YOUR ASSIGNMENT:
Go through the entries, filter for the word "lines", and copy every line that has it.

[[ SOURCE INFORMATION open ]]

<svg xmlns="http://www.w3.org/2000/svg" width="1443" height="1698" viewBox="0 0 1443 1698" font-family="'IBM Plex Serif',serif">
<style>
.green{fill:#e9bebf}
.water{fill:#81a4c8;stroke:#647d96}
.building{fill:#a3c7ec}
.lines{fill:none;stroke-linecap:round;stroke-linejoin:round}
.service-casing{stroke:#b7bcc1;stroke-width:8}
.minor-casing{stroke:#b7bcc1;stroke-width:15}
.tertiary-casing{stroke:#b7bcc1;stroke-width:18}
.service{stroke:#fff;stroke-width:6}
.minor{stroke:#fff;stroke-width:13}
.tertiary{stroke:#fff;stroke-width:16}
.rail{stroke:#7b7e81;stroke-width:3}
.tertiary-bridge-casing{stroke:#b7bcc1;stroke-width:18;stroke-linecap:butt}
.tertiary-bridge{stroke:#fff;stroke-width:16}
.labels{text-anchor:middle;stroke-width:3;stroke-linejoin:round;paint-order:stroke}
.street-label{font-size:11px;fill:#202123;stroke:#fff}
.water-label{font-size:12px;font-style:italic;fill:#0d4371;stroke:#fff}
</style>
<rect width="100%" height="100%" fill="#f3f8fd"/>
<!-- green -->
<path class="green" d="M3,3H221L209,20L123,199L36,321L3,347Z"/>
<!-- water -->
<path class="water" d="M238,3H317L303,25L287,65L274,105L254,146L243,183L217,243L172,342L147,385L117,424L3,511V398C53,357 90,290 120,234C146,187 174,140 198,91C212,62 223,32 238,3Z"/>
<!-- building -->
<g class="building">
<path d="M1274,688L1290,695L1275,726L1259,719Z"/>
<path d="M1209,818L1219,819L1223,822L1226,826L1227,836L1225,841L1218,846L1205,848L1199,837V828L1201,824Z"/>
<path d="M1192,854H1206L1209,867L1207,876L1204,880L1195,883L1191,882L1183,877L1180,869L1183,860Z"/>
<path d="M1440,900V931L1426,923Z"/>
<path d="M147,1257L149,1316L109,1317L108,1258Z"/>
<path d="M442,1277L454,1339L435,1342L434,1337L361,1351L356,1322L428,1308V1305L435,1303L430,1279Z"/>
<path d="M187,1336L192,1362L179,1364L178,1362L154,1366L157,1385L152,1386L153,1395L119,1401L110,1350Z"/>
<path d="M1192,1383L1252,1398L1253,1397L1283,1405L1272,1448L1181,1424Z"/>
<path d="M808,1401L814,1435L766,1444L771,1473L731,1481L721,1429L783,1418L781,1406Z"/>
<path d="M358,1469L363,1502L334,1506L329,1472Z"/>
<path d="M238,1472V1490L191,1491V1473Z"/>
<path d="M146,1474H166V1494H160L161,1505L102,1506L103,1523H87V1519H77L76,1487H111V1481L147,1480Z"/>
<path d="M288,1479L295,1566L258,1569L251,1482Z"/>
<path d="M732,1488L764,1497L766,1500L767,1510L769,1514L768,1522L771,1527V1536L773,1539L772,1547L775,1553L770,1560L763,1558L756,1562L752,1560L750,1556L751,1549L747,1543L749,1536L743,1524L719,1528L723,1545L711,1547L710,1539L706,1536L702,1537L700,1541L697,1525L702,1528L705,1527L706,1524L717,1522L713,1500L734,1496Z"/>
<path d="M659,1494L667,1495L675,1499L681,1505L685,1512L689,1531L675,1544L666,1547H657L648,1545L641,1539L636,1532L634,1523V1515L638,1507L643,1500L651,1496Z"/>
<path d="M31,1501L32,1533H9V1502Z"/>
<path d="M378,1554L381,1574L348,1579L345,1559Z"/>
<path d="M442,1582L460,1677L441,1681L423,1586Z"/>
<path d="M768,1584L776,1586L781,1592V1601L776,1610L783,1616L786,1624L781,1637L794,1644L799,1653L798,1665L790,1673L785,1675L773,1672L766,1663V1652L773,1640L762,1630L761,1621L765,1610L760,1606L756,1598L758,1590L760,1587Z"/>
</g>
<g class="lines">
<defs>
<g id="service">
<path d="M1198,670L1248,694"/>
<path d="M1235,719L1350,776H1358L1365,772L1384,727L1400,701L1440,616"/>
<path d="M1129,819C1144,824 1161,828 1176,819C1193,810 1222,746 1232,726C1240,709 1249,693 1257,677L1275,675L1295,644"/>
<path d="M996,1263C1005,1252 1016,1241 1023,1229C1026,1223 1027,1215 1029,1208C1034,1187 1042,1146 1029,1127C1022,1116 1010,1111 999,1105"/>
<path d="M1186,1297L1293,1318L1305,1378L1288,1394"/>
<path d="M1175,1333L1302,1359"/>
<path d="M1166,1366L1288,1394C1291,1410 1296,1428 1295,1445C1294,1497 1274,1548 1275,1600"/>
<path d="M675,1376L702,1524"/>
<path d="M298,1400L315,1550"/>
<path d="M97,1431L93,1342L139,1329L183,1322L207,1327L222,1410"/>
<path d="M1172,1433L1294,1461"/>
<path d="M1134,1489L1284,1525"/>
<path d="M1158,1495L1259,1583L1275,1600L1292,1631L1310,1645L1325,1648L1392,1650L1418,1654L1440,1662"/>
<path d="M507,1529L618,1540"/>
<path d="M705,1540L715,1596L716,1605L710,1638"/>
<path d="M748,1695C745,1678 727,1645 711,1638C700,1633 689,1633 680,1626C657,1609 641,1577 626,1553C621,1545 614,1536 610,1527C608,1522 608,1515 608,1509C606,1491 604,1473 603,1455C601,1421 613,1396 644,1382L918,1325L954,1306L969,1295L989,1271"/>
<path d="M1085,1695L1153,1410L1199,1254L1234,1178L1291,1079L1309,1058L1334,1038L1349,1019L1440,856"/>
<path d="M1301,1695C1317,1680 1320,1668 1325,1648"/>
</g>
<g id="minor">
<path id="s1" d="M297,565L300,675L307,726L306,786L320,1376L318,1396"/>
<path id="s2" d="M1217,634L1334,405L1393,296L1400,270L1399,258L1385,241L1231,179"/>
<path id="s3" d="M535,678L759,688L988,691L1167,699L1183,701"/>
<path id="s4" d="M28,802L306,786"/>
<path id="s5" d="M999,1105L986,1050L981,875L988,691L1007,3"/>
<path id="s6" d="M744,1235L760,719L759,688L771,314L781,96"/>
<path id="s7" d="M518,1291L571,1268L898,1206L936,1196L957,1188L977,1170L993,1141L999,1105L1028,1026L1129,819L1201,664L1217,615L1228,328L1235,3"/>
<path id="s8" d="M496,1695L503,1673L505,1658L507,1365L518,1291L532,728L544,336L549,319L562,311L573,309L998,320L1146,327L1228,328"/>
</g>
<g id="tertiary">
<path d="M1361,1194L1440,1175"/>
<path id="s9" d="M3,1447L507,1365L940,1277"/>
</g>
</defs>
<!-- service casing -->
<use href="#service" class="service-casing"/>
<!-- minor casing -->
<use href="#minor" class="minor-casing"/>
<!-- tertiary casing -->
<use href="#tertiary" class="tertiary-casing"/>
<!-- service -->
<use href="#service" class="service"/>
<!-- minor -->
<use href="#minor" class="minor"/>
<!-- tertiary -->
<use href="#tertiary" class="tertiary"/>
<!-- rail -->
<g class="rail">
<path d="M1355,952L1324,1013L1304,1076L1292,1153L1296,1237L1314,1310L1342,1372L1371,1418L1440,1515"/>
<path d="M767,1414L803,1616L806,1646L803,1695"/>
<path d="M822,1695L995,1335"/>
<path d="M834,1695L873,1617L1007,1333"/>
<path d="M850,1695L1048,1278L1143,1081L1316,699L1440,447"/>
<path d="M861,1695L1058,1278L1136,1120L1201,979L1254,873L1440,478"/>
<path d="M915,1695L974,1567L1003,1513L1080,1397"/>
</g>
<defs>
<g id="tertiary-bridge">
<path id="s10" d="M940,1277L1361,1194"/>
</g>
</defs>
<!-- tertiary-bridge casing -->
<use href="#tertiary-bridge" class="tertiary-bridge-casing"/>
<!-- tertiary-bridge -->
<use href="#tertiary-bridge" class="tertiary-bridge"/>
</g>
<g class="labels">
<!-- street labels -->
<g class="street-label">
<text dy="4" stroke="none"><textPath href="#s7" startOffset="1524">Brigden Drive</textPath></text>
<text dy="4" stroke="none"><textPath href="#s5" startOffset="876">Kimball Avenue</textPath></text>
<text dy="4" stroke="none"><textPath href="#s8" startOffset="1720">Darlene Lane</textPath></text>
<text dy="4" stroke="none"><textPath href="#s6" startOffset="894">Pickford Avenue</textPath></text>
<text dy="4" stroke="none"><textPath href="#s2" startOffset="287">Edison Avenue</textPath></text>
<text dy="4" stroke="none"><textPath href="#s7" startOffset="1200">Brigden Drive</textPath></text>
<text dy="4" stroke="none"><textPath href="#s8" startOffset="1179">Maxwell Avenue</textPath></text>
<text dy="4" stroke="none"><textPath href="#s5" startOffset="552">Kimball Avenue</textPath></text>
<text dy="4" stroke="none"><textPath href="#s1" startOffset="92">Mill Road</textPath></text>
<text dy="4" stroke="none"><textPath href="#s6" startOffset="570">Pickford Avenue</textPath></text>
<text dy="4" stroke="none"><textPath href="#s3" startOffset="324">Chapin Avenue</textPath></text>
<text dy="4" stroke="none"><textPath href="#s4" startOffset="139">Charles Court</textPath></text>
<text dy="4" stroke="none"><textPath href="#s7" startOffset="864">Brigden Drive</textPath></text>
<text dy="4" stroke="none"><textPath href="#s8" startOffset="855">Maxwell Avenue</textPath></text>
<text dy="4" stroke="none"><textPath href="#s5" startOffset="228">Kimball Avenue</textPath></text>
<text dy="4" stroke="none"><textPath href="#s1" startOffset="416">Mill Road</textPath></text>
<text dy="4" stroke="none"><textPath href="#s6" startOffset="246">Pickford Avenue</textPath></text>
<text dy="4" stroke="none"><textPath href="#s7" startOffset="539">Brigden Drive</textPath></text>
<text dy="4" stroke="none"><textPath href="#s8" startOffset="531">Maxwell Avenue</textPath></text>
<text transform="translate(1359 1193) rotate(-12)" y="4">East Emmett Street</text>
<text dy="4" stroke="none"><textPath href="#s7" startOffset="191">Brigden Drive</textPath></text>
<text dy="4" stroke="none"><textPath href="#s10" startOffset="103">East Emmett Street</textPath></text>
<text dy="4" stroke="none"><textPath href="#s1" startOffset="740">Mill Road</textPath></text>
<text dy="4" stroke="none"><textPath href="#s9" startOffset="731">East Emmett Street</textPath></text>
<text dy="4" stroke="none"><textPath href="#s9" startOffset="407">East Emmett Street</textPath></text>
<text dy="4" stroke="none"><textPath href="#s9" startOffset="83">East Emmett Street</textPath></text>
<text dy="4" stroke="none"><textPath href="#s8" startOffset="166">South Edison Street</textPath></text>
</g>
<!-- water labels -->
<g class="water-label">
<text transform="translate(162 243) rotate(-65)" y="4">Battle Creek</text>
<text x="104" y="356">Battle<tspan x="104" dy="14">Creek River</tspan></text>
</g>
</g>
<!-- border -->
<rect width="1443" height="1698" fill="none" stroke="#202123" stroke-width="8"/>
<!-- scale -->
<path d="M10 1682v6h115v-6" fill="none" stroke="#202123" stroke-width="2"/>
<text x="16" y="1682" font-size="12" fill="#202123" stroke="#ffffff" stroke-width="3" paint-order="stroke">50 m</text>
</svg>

[[ SOURCE INFORMATION closed ]]

TASK RESPONSE:
.lines{fill:none;stroke-linecap:round;stroke-linejoin:round}
<g class="lines">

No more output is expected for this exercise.